New trade routes set to help meet long-term freight transport demand

Posted on: 14 Jun 2019

The development of new trade routes will help meet predicted freight transport demand growth in the decades ahead, according to a major new report.

ITF Transport Outlook 2019 – produced for the OECD by the International Transport Forum (ITF), an intergovernmental think tank,  predicts global freight demand will triple between 2015 and 2050, based on current demand growth rates.

ITF argues that new shipping, barge and rail routes will help meet such demand growth, transforming trade flows and logistics strategies in the process. “These shifts could result from new and improved freight networks in Eurasia and Africa and from new maritime routes opening up in Arctic waters,” it said.

“Using the Northern Sea Route for maritime freight between Northern Europe and Japan could reduce voyage distances by 37% relative to routing through the Suez Canal,” it added. “The distance from Northern European ports to Korea would be reduced by 31%, to China by 23% and to Chinese Taipei (Taiwan) by 17%.

“Regular use of the North-West Passage could reduce voyage distance between North America and large ports located in Northeast Asia by up to 20%. New canals could also provide alternative maritime routes that would shorten existing trade routes.”

The report said plans to construct the Kra Canal across the Malayan peninsula would cut the distance for oil and other shipments from the Middle East to China and Japan by 1,200 km, the equivalent of two to three days vessel transit time via the Strait of Malacca. Equally, the proposed Nicaragua Canal across the Central American isthmus could theoretically provide an alternative to the Panama Canal that would be better able to accommodate the biggest ships.

Modernising infrastructure and improving the efficiency of customs processes at border crossings on Euro-Asian overland routes has the potential to shorten transit times by four to seven days, helping ease rail flows on the three main corridors between China, Central Asia, Europe, South East Asia and South Asia.
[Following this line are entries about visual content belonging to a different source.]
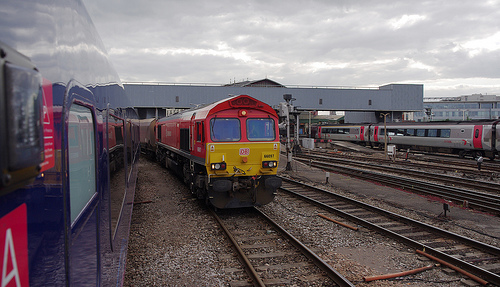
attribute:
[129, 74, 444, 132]
building — long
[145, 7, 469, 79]
clouds — white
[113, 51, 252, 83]
cloud — white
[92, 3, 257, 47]
cloud — white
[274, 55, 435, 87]
cloud — white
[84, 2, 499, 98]
sky — blue, overcast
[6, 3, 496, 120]
sky — very cloudy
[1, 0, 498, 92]
clouds — white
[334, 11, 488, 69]
clouds — white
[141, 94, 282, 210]
train — red, yellow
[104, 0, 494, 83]
clouds — white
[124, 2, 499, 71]
sky — blue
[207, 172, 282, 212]
bumpers — black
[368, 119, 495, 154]
car — silver, red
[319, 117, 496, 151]
train — grey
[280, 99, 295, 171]
pole — grey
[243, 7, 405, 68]
sky — blue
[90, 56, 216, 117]
sky — blue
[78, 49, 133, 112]
clouds — white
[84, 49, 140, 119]
sky — blue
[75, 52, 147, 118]
clouds — white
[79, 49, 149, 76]
sky — blue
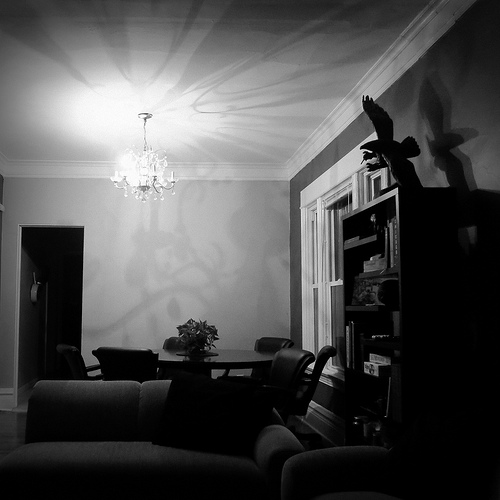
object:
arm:
[255, 421, 304, 474]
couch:
[0, 371, 304, 498]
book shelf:
[330, 187, 398, 430]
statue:
[355, 93, 421, 188]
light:
[108, 123, 172, 202]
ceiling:
[62, 30, 281, 75]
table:
[148, 344, 276, 373]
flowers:
[169, 318, 218, 353]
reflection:
[68, 2, 241, 84]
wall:
[239, 193, 278, 220]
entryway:
[16, 224, 85, 402]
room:
[0, 0, 499, 497]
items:
[362, 252, 387, 272]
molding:
[221, 162, 269, 181]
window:
[300, 164, 388, 387]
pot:
[189, 345, 207, 357]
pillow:
[150, 370, 277, 452]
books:
[382, 218, 398, 268]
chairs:
[254, 344, 316, 421]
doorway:
[0, 363, 46, 416]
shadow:
[117, 238, 205, 303]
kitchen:
[27, 326, 80, 376]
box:
[344, 319, 361, 367]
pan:
[28, 270, 43, 305]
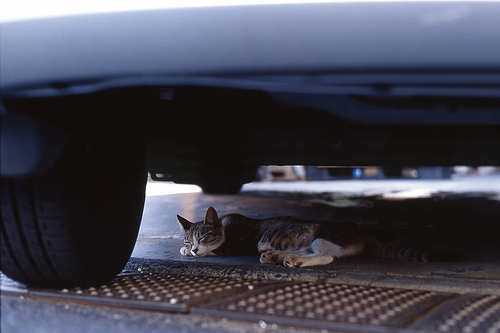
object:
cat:
[177, 206, 466, 269]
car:
[2, 0, 500, 292]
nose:
[192, 246, 198, 254]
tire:
[1, 95, 147, 289]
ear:
[204, 206, 219, 225]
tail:
[366, 239, 467, 264]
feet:
[283, 254, 301, 268]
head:
[175, 207, 222, 255]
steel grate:
[2, 266, 500, 332]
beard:
[199, 235, 226, 253]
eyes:
[184, 238, 193, 245]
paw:
[180, 246, 191, 257]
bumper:
[1, 1, 499, 97]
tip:
[442, 252, 466, 264]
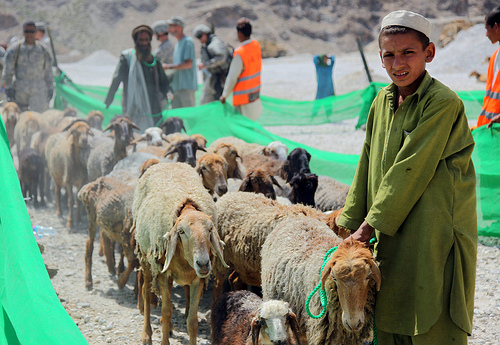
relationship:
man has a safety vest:
[219, 17, 264, 122] [221, 37, 263, 111]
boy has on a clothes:
[333, 8, 478, 345] [335, 70, 476, 345]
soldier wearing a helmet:
[193, 50, 219, 101] [204, 101, 229, 114]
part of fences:
[4, 145, 166, 174] [44, 67, 500, 234]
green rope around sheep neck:
[304, 236, 379, 345] [291, 245, 331, 288]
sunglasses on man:
[34, 50, 45, 60] [5, 20, 55, 102]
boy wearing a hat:
[371, 15, 436, 36] [376, 16, 477, 337]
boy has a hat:
[333, 8, 478, 345] [377, 8, 433, 40]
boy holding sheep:
[333, 8, 478, 345] [242, 239, 347, 345]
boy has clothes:
[333, 8, 478, 345] [356, 148, 453, 263]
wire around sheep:
[285, 244, 377, 298] [165, 151, 373, 325]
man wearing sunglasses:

“Among these corridors, the northern route – using the Trans-Siberian railways or Kazakhstan’s rail system – is currently the only route with stable and reliable transport services and infrastructure,” said the report. “[But] Azerbaijan, Kazakhstan, Georgia and Turkey have agreed to construct the Trans-Caspian International Transport Route as part an intermodal East-West transport infrastructure initiative.”

The report said the economic case for rail transport from Asia to Europe was clear and in China there was now considerable political will to increase network capacity.

“Although transport by rail is five times more expensive than transport by sea, it is about 1.7 times faster,” said ITF. “This makes rail an attractive mode for transporting highly time-sensitive goods, such as fashion goods, electronics, car parts and perishables including food.”

In Africa, the report found that investments in infrastructure projects were accelerating quickly and a number of plans and initiatives could further the continent’s integration and boost trade. The construction of the Mombasa-Kampala corridor between Kenya and Uganda, for example, had reduced transit times from fifteen to five days, while in Namibia and Zambia, the Walvis Bay Corridor Group had reduced customs clearance time from forty-eight to two hours.

“Greater connectivity between South Africa and eastern Africa is expected to be developed by 2030, and between eastern and western Africa by 2040,” added the report. “In Africa, trans-continental freight transport options could lead to increased intra-African trade and could also shorten international trade routes by 2050, if current and planned transit infrastructure projects in Africa continue to reap similar benefits in terms of cost and time savings.”

However, the report also warned that while the environmental decimation of the Arctic could mean the Northern Sea Route will be ice-free on a seasonal basis sometime between 2040 and 2050, operators would face high costs.

“Apart from meteorological conditions and heightened safety concerns in Arctic waters, operators face logistical barriers due to scarce infrastructure, strict certification requirements, and tight environmental regulations,” the report noted.

“The Polar Code sets strict standards including on ship design, crew training, fuel tank characteristics, or sewage discharge. Even more stringent environmental regulations could apply to Arctic shipping in the future, for instance regarding the use of heavy fuel oil, already prohibited in the Antarctic.

“Conforming to these regulations reduces the net economic gains of shorter transit times.”